Kasus Jiwasraya Berdampak ke Industri Asuransi? Ini Kata Pelaku Usaha
- vivanews/Andry Daud
VIVA – Pelaku industri asuransi yakin kasus gagal bayar PT Asuransi Jiwasraya tak akan memengaruhi kinerja industri asuransi jiwa. Hingga Januari 2020 gagal bayar Jiwasraya diketahui telah mencapai Rp16 triliun.
Asosiasi Asuransi Jiwa Indonesia (AAJI) sebelumnya juga menyampaikan bahwa kasus tersebut tidak mewakili industri asuransi jiwa secara keseluruhan.
"Dampak kasus Jiwasraya hanya sementara. Dengan upaya yang sedang dan akan dilakukan OJK, AAJI dan masing-masing perusahaan asuransi jiwa, kondisi akan membaik dan tetap bisa tumbuh tahun ini," ungkap Direktur Utama Bhinneka Life, Wiroyo Karsono lewat keterangan tertulis, Jumat, 21 Februari 2020.

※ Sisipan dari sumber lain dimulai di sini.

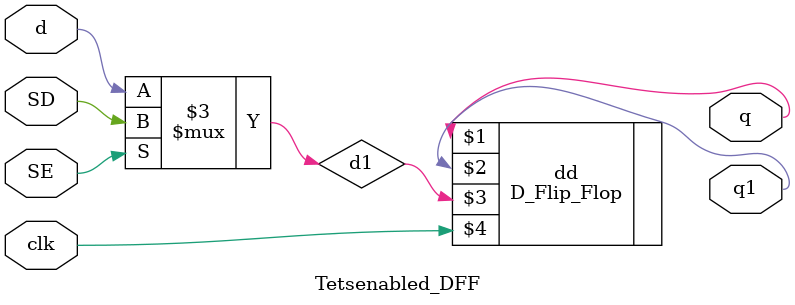
<source format=v>
`timescale 1ns / 1ps

module Tetsenabled_DFF(q,q1,d,clk,SE,SD);
output q,q1;
 input d,clk,SE,SD;
 reg d1;
 
 always @(*)
 begin
 if (SE)
 begin
 d1<=SD;
 end
 else
 begin
 d1<=d;
 end
 end

 D_Flip_Flop dd(q,q1,d1,clk);
 
 

// Implementation:

// There's an imaginary bit in the counter, at q[-1], that resets to 1
// (unlike the rest of the bits of the counter) and flips every clock cycle.
// The decision of whether to flip any non-imaginary bit in the counter
// depends solely on the bits below it, down to the imaginary bit.	It flips
// only if all these bits, taken together, match the pattern 10* (a one
// followed by any number of zeros).

// Almost every non-imaginary bit has a submodule instance that sets the
// bit based on the values of the lower-order bits, as described above.
// The rules have to differ slightly for the most significant bit or else 
// the counter would saturate at it's highest value, 1000...0.

	// q is the counter, plus the imaginary bit
	
		
endmodule


</source>
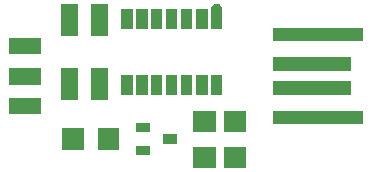
<source format=gbr>
%MOIN*%
%LPD*%
%FSLAX66Y66*%
G01*
G36*
X0227152Y0292349D02*
X0227152Y0348416D01*
X0333223Y0348416D01*
X0333223Y0292349D01*
X0227152Y0292349D01*
X0227152Y0292349D01*
G37*
G36*
X0227152Y0391467D02*
X0227152Y0448536D01*
X0333223Y0448536D01*
X0333223Y0391467D01*
X0227152Y0391467D01*
X0227152Y0391467D01*
G37*
G36*
X0227152Y0492588D02*
X0227152Y0548655D01*
X0333223Y0548655D01*
X0333223Y0492588D01*
X0227152Y0492588D01*
X0227152Y0492588D01*
G37*
G36*
X0401268Y0553661D02*
X0401268Y0660789D01*
X0458307Y0660789D01*
X0458307Y0553661D01*
X0401268Y0553661D01*
X0401268Y0553661D01*
G37*
G36*
X0502336Y0553661D02*
X0502336Y0660789D01*
X0558374Y0660789D01*
X0558374Y0553661D01*
X0502336Y0553661D01*
X0502336Y0553661D01*
G37*
G36*
X0602403Y0576689D02*
X0602403Y0643769D01*
X0639428Y0643769D01*
X0639428Y0576689D01*
X0602403Y0576689D01*
X0602403Y0576689D01*
G37*
G36*
X0651436Y0576689D02*
X0651436Y0643769D01*
X0689461Y0643769D01*
X0689461Y0576689D01*
X0651436Y0576689D01*
X0651436Y0576689D01*
G37*
G36*
X0701469Y0576689D02*
X0701469Y0643769D01*
X0738494Y0643769D01*
X0738494Y0576689D01*
X0701469Y0576689D01*
X0701469Y0576689D01*
G37*
G36*
X0752504Y0576689D02*
X0752504Y0643769D01*
X0788528Y0643769D01*
X0788528Y0576689D01*
X0752504Y0576689D01*
X0752504Y0576689D01*
G37*
G36*
X0801536Y0576689D02*
X0801536Y0643769D01*
X0838561Y0643769D01*
X0838561Y0576689D01*
X0801536Y0576689D01*
X0801536Y0576689D01*
G37*
G36*
X0852570Y0576689D02*
X0852570Y0643769D01*
X0889595Y0643769D01*
X0889595Y0576689D01*
X0852570Y0576689D01*
X0852570Y0576689D01*
G37*
G36*
X0901603Y0576689D02*
X0901603Y0644770D01*
X0902604Y0646772D01*
X0902604Y0649776D01*
X0904605Y0652779D01*
X0908608Y0656784D01*
X0910609Y0657785D01*
X0912611Y0658787D01*
X0929622Y0658787D01*
X0932624Y0656784D01*
X0935626Y0653781D01*
X0937627Y0650777D01*
X0938628Y0648775D01*
X0938628Y0576689D01*
X0901603Y0576689D01*
X0901603Y0576689D01*
G37*
G36*
X1107741Y0535639D02*
X1107741Y0581694D01*
X1406941Y0581694D01*
X1406941Y0535639D01*
X1107741Y0535639D01*
X1107741Y0535639D01*
G37*
G36*
X1107741Y0436521D02*
X1107741Y0483577D01*
X1366915Y0483577D01*
X1366915Y0436521D01*
X1107741Y0436521D01*
X1107741Y0436521D01*
G37*
G36*
X1107741Y0357427D02*
X1107741Y0404483D01*
X1366915Y0404483D01*
X1366915Y0357427D01*
X1107741Y0357427D01*
X1107741Y0357427D01*
G37*
G36*
X1107741Y0259310D02*
X1107741Y0305365D01*
X1406941Y0305365D01*
X1406941Y0259310D01*
X1107741Y0259310D01*
X1107741Y0259310D01*
G37*
G36*
X0943631Y0234280D02*
X0943631Y0305365D01*
X1018682Y0305365D01*
X1018682Y0234280D01*
X0943631Y0234280D01*
X0943631Y0234280D01*
G37*
G36*
X0842564Y0234280D02*
X0842564Y0305365D01*
X0917614Y0305365D01*
X0917614Y0234280D01*
X0842564Y0234280D01*
X0842564Y0234280D01*
G37*
G36*
X0742497Y0194232D02*
X0742497Y0226270D01*
X0788528Y0226270D01*
X0788528Y0194232D01*
X0742497Y0194232D01*
X0742497Y0194232D01*
G37*
G36*
X0651436Y0157188D02*
X0651436Y0188225D01*
X0698467Y0188225D01*
X0698467Y0157188D01*
X0651436Y0157188D01*
X0651436Y0157188D01*
G37*
G36*
X0651436Y0232277D02*
X0651436Y0263314D01*
X0698467Y0263314D01*
X0698467Y0232277D01*
X0651436Y0232277D01*
X0651436Y0232277D01*
G37*
G36*
X0651436Y0357427D02*
X0651436Y0423506D01*
X0689461Y0423506D01*
X0689461Y0357427D01*
X0651436Y0357427D01*
X0651436Y0357427D01*
G37*
G36*
X0602403Y0357427D02*
X0602403Y0423506D01*
X0639428Y0423506D01*
X0639428Y0357427D01*
X0602403Y0357427D01*
X0602403Y0357427D01*
G37*
G36*
X0701469Y0357427D02*
X0701469Y0423506D01*
X0738494Y0423506D01*
X0738494Y0357427D01*
X0701469Y0357427D01*
X0701469Y0357427D01*
G37*
G36*
X0752504Y0357427D02*
X0752504Y0423506D01*
X0788528Y0423506D01*
X0788528Y0357427D01*
X0752504Y0357427D01*
X0752504Y0357427D01*
G37*
G36*
X0801536Y0357427D02*
X0801536Y0423506D01*
X0838561Y0423506D01*
X0838561Y0357427D01*
X0801536Y0357427D01*
X0801536Y0357427D01*
G37*
G36*
X0852570Y0357427D02*
X0852570Y0423506D01*
X0889595Y0423506D01*
X0889595Y0357427D01*
X0852570Y0357427D01*
X0852570Y0357427D01*
G37*
G36*
X0901603Y0357427D02*
X0901603Y0423506D01*
X0938628Y0423506D01*
X0938628Y0357427D01*
X0901603Y0357427D01*
X0901603Y0357427D01*
G37*
G36*
X0943631Y0114136D02*
X0943631Y0185221D01*
X1018682Y0185221D01*
X1018682Y0114136D01*
X0943631Y0114136D01*
X0943631Y0114136D01*
G37*
G36*
X0842564Y0114136D02*
X0842564Y0185221D01*
X0917614Y0185221D01*
X0917614Y0114136D01*
X0842564Y0114136D01*
X0842564Y0114136D01*
G37*
G36*
X0525352Y0173207D02*
X0525352Y0248296D01*
X0595398Y0248296D01*
X0595398Y0173207D01*
X0525352Y0173207D01*
X0525352Y0173207D01*
G37*
G36*
X0405271Y0173207D02*
X0405271Y0248296D01*
X0476319Y0248296D01*
X0476319Y0173207D01*
X0405271Y0173207D01*
X0405271Y0173207D01*
G37*
G36*
X0401268Y0339405D02*
X0401268Y0446533D01*
X0458307Y0446533D01*
X0458307Y0339405D01*
X0401268Y0339405D01*
X0401268Y0339405D01*
G37*
G36*
X0502336Y0339405D02*
X0502336Y0446533D01*
X0558374Y0446533D01*
X0558374Y0339405D01*
X0502336Y0339405D01*
X0502336Y0339405D01*
G37*
M02*

</source>
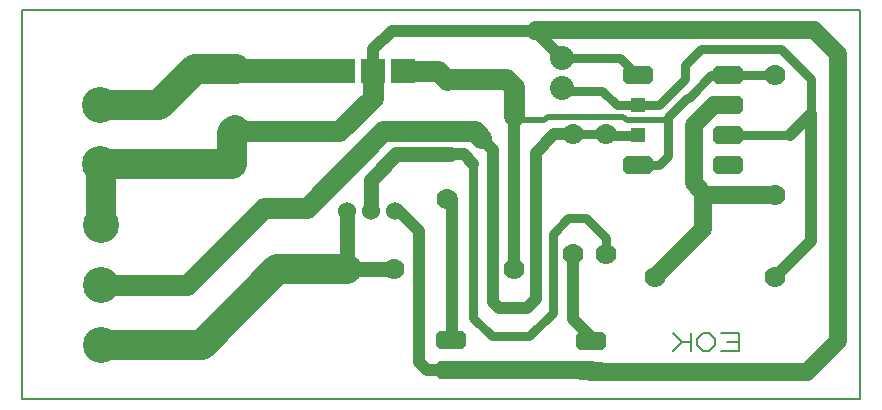
<source format=gbr>
G04 PROTEUS GERBER X2 FILE*
%TF.GenerationSoftware,Labcenter,Proteus,8.13-SP0-Build31525*%
%TF.CreationDate,2025-01-17T15:38:28+00:00*%
%TF.FileFunction,Copper,L2,Bot*%
%TF.FilePolarity,Positive*%
%TF.Part,Single*%
%TF.SameCoordinates,{73f3b6ee-04d2-4b7e-bada-d99319bd8aaf}*%
%FSLAX45Y45*%
%MOMM*%
G01*
%TA.AperFunction,Conductor*%
%ADD19C,2.540000*%
%ADD70C,0.762000*%
%ADD71C,1.016000*%
%ADD20C,1.524000*%
%ADD21C,1.778000*%
%ADD22C,1.270000*%
%ADD23C,0.508000*%
%ADD24C,0.254000*%
%ADD25C,2.032000*%
%AMDIL000*
4,1,8,
-1.270000,0.457200,-0.965200,0.762000,0.965200,0.762000,1.270000,0.457200,1.270000,-0.457200,
0.965200,-0.762000,-0.965200,-0.762000,-1.270000,-0.457200,-1.270000,0.457200,
0*%
%TA.AperFunction,ComponentPad*%
%ADD10DIL000*%
%ADD11R,1.270000X1.270000*%
%TA.AperFunction,ComponentPad*%
%ADD12R,2.032000X2.032000*%
%TA.AperFunction,ComponentPad*%
%ADD13C,2.032000*%
%ADD14C,3.048000*%
%ADD15C,1.778000*%
%TA.AperFunction,ComponentPad*%
%ADD16C,1.524000*%
%TA.AperFunction,WasherPad*%
%ADD17R,1.580000X1.580000*%
%TA.AperFunction,ComponentPad*%
%ADD18C,1.580000*%
%TA.AperFunction,NonConductor*%
%ADD26C,0.203200*%
%TD.AperFunction*%
D19*
X+730000Y+2039620D02*
X+740000Y+2029620D01*
X+740000Y+1526000D01*
D70*
X+6440000Y+2790000D02*
X+6042000Y+2790000D01*
X+5280000Y+2282000D02*
X+5018000Y+2282000D01*
X+5010000Y+2290000D01*
X+6042000Y+2282000D02*
X+6572000Y+2282000D01*
D71*
X+6446000Y+1080000D02*
X+6750000Y+1384000D01*
X+6750000Y+2460000D01*
X+6572000Y+2282000D02*
X+6750000Y+2460000D01*
D20*
X+5430000Y+1080000D02*
X+5836647Y+1486647D01*
X+5836647Y+1796647D01*
X+6440000Y+1774000D02*
X+5859294Y+1774000D01*
X+5836647Y+1796647D01*
D70*
X+5010000Y+2280000D02*
X+5278000Y+2280000D01*
X+5280000Y+2282000D01*
X+5540000Y+2387830D02*
X+5540000Y+2440000D01*
X+5701563Y+2601563D01*
X+5711563Y+2601563D01*
X+5900000Y+2790000D01*
X+6042000Y+2790000D01*
D71*
X+4230000Y+1150000D02*
X+4230000Y+2443847D01*
X+4236153Y+2450000D01*
D21*
X+3670000Y+2760000D02*
X+4165350Y+2760000D01*
X+4236153Y+2689197D01*
X+4236153Y+2450000D01*
D71*
X+4640000Y+2940000D02*
X+4410618Y+3169382D01*
D22*
X+3214000Y+1150000D02*
X+2816800Y+1150000D01*
X+2816800Y+1587200D02*
X+2816800Y+1150000D01*
D70*
X+6750000Y+2460000D02*
X+6750000Y+2761061D01*
X+6496000Y+3015061D01*
X+5819142Y+3015061D01*
X+5680000Y+2875919D01*
X+5680000Y+2760000D01*
X+5460000Y+2540000D01*
X+5284000Y+2540000D01*
X+5280000Y+2536000D01*
X+5280000Y+2028000D02*
X+5458000Y+2028000D01*
X+5540000Y+2110000D01*
X+5540000Y+2387830D01*
X+5280000Y+2536000D02*
X+5104000Y+2536000D01*
X+4980000Y+2660000D01*
X+4666000Y+2660000D01*
X+4640000Y+2686000D01*
D20*
X+5836647Y+1796647D02*
X+5757573Y+1875721D01*
X+5757573Y+2367573D01*
X+5926000Y+2536000D01*
X+6042000Y+2536000D01*
D23*
X+4236153Y+2450000D02*
X+4236153Y+2410000D01*
X+4490000Y+2410000D01*
X+4520000Y+2440000D01*
X+5160001Y+2440000D01*
X+5190001Y+2410000D01*
X+5517830Y+2410000D01*
X+5540000Y+2387830D01*
D24*
X+4730000Y+2290000D02*
X+4773000Y+2290000D01*
D71*
X+4890000Y+540000D02*
X+4920000Y+540000D01*
X+4730000Y+730000D01*
X+4730000Y+1274000D01*
D70*
X+4773000Y+2290000D02*
X+5010000Y+2290000D01*
X+5010000Y+2280000D01*
D24*
X+1880000Y+2840000D02*
X+1870000Y+2830000D01*
D19*
X+730000Y+2540000D02*
X+1230000Y+2540000D01*
X+1530000Y+2840000D01*
X+1880000Y+2840000D01*
X+1870000Y+2330000D02*
X+1844561Y+2304561D01*
X+1844561Y+2039620D01*
X+730000Y+2039620D01*
D70*
X+5010000Y+1274000D02*
X+5010000Y+1416555D01*
X+4843827Y+1582728D01*
X+4691801Y+1582728D01*
X+4560000Y+1450927D01*
X+4560000Y+776238D01*
X+4363762Y+580000D01*
X+4050000Y+580000D01*
X+3890000Y+740000D01*
X+3890000Y+2040013D01*
D71*
X+3806359Y+2123654D01*
X+3690000Y+2123654D01*
D20*
X+4890000Y+276000D02*
X+6712112Y+276000D01*
X+6980000Y+543888D01*
X+6980000Y+2969999D01*
X+6772654Y+3177345D01*
X+4418581Y+3177345D01*
X+4410618Y+3169382D01*
D70*
X+5280000Y+2790000D02*
X+5130000Y+2940000D01*
X+4640000Y+2940000D01*
D71*
X+4410618Y+3169382D02*
X+3199382Y+3169382D01*
X+3040000Y+3010000D01*
X+3040000Y+2830000D01*
D25*
X+2786000Y+2830000D02*
X+1880000Y+2830000D01*
X+1880000Y+2840000D01*
D21*
X+3294000Y+2830000D02*
X+3590000Y+2830000D01*
X+3670000Y+2750000D01*
X+3670000Y+2760000D01*
D22*
X+2816800Y+1640000D02*
X+2816800Y+1587200D01*
X+3690000Y+2123654D02*
X+3237531Y+2123654D01*
X+3020000Y+1906123D01*
X+3020000Y+1640000D01*
D21*
X+3040000Y+2830000D02*
X+3040000Y+2599999D01*
X+2755001Y+2315000D01*
X+1949000Y+2315000D01*
X+1870000Y+2330000D01*
D20*
X+3700000Y+296000D02*
X+4890000Y+296000D01*
X+4890000Y+286000D01*
X+4890000Y+276000D01*
D71*
X+3700000Y+550000D02*
X+3710000Y+560000D01*
X+3710000Y+1744000D01*
X+3670000Y+1744000D01*
X+3223200Y+1640000D02*
X+3260000Y+1640000D01*
X+3430000Y+1470000D01*
X+3430000Y+360783D01*
X+3497655Y+293128D01*
X+3662635Y+293128D01*
X+3667861Y+298354D01*
X+3700000Y+296000D01*
D19*
X+2816800Y+1150000D02*
X+2230000Y+1150000D01*
X+1590000Y+510000D01*
X+740000Y+510000D01*
D21*
X+740000Y+1018000D02*
X+1468000Y+1018000D01*
X+2120000Y+1670000D01*
X+2480000Y+1670000D01*
X+3125616Y+2315616D01*
X+3901534Y+2315616D01*
X+3958575Y+2258575D01*
D71*
X+4057150Y+2160000D01*
X+4057150Y+867816D01*
X+4107950Y+817016D01*
X+4340000Y+817016D01*
X+4420000Y+897016D01*
X+4420000Y+2135433D01*
X+4574567Y+2290000D01*
X+4730000Y+2290000D01*
D10*
X+5280000Y+2790000D03*
D11*
X+5280000Y+2536000D03*
X+5280000Y+2282000D03*
D10*
X+5280000Y+2028000D03*
X+6042000Y+2028000D03*
X+6042000Y+2282000D03*
X+6042000Y+2536000D03*
X+6042000Y+2790000D03*
D12*
X+2786000Y+2830000D03*
X+3040000Y+2830000D03*
X+3294000Y+2830000D03*
D13*
X+4640000Y+2686000D03*
X+4640000Y+2940000D03*
D14*
X+730000Y+2039620D03*
X+730000Y+2540000D03*
X+740000Y+510000D03*
X+740000Y+1018000D03*
X+740000Y+1526000D03*
D15*
X+6440000Y+2790000D03*
X+6440000Y+1774000D03*
X+5430000Y+1080000D03*
X+6446000Y+1080000D03*
X+4230000Y+1150000D03*
X+3214000Y+1150000D03*
X+5010000Y+2290000D03*
X+5010000Y+1274000D03*
X+3670000Y+2760000D03*
X+3670000Y+1744000D03*
D10*
X+4890000Y+540000D03*
X+4890000Y+286000D03*
D15*
X+4730000Y+2290000D03*
X+4730000Y+1274000D03*
D10*
X+3700000Y+550000D03*
X+3700000Y+296000D03*
D16*
X+3223200Y+1640000D03*
X+3020000Y+1640000D03*
X+2816800Y+1640000D03*
D17*
X+1870000Y+2830000D03*
D18*
X+1870000Y+2330000D03*
D26*
X+5987600Y+456800D02*
X+6140000Y+456800D01*
X+6140000Y+609200D01*
X+5987600Y+609200D01*
X+6140000Y+533000D02*
X+6038400Y+533000D01*
X+5936800Y+558400D02*
X+5886000Y+609200D01*
X+5835200Y+609200D01*
X+5784400Y+558400D01*
X+5784400Y+507600D01*
X+5835200Y+456800D01*
X+5886000Y+456800D01*
X+5936800Y+507600D01*
X+5936800Y+558400D01*
X+5733600Y+609200D02*
X+5733600Y+456800D01*
X+5581200Y+609200D02*
X+5657400Y+533000D01*
X+5581200Y+456800D01*
X+5733600Y+533000D02*
X+5657400Y+533000D01*
X+70000Y+50000D02*
X+7160000Y+50000D01*
X+7160000Y+3340000D01*
X+70000Y+3340000D01*
X+70000Y+50000D01*
M02*

</source>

Dia juga meyakini itu sejalan dengan pertumbuhan kinerja industri asuransi yang tetap positif di 2019. Berdasarkan data Otoritas Jasa Keuangan (OJK), sepanjang tahun 2019 premi asuransi komersial yang dikumpulkan mencapai Rp281,2 triliun atau tumbuh 8 persen secara tahunan atau yoy. Itu dengan premi asuransi jiwa sebesar Rp179,1 triliun atau tumbuh 4,1 persen yoy serta premi asuransi umum/reasuransi sebesar Rp102,1 triliun.
Hal ini didukung permodalan industri asuransi yang terlihat dari Risk-Based Capital (RBC) industri asuransi umum dan asuransi jiwa masing-masing sebesar 345,35 persen dan 789,37 persen, lebih tinggi dari threshold 120 persen.
Sedangkan aset industri asuransi yaitu asuransi jiwa, asuransi umum, reasuransi dan asuransi wajib juga tumbuh positif 5,91 persen yoy dari Rp862,8 triliun pada 2018 menjadi Rp913,8 triliun pada Desember 2019. Jika ditambah dengan BPJS maka disebut akan menjadi Rp1.370,4 triliun. Sementara, nilai aset asuransi Jiwasraya tercatat sebesar Rp22,03 triliun atau hanya sekitar 1,6 persen dari total aset industri asuransi.
Ke depan, dia menilai kolaborasi antara semua pihak baik pelaku usaha, pemerintah, asosiasi dan regulator menjadi hal penting agar kasus serupa tidak berulang kembali. Untuk itu, Wiroyo pun mendukung upaya regulator dalam mempercepat reformasi Industri Keuangan Non Bank (IKNB).
"Mendukung penuh, pasti tujuannya meningkatkan kepercayaan dan minat masyarakat terhadap produk asuransi jiwa, yg memang sgt penting bagi tiap keluarga. Dan untuk perlindungan nasabah, antara lain pembentukan Lembaga Penjamin Pemegang Polis (LPPP)," ungkapnya.
Sementara itu, Ekonom Universitas Sebelas Maret (UNS) Lukman Hakim juga mengapresiasi langkah OJK untuk melakukan reformasi IKNB. Bahkan, kalau bisa reformasi IKNB ini dapat diselesaikan tahun ini.
"Saya setuju kalau OJK untuk reformasi non bank secepatnya. Reformasi IKNB harus dipercepat kalau perlu dalam setahun ini selesai semua aturan. Mungkin (aturan) dari perbankan bisa langsung didesain, bisa diimplementasikan," jelasnya.
Untuk diketahui OJK sejak 2018 telah melakukan reformasi di bidang IKNB yang meliputi reformasi pengaturan dan pengawasan, reformasi institusi dan reformasi infrastruktur. Rencananya reformasi IKNB akan rampung pada 2022.